The United States has air and naval installations in Gulf Arab states, some of which are little more than 200 km (120 miles) from Iran's coast. The U.S. Central Command keeps its forward headquarters in Qatar while Bahrain hosts the U.S. Navy's Fifth Fleet.
Last month, a Kuwaiti court sentenced two Iranians and a Kuwaiti to death for being part of an alleged Iranian spy ring in a case that has strained relations between Kuwait and the Islamic Republic.

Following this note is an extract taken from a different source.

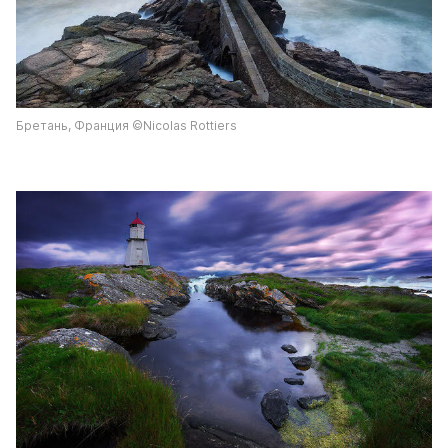
Бретань, Франция ©Nicolas Rottiers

Earlier this month, Iran expelled three Kuwaiti diplomats in a tit-for-tat move after the Gulf emirate said it would throw out three Iranian diplomats in a row over spy allegations.
The move came after Kuwait expelled three Iranian diplomats, a Kuwaiti official had said.
Kuwaiti media said in May 2010 that authorities had detained a number of people, Kuwaitis and foreigners, suspected of engaging in espionage for Iran. Media reports said they were accused of gathering information on Kuwaiti and U.S. military sites for Iran's Revolutionary Guards.
But Sheikh Mohammad said Kuwait still wants good relations with Iran. "We completely reject severing ties (with Iran)," he said, although he added that Iran needs to treat Gulf Cooperation Council states as "sovereign" and not "subordinate."
Iran's relations with its U.S.-allied Gulf Arab neighbors, who offer various facilities to U.S. forces, have soured since popular uprisings were suppressed by government forces.
Sunni Muslim-ruled Gulf Arab states accused Shi'ite power Iran of interfering in their affairs after Tehran objected to the dispatch of Saudi and UAE troops to help Bahrain put down protests by its Shi'ite majority in March.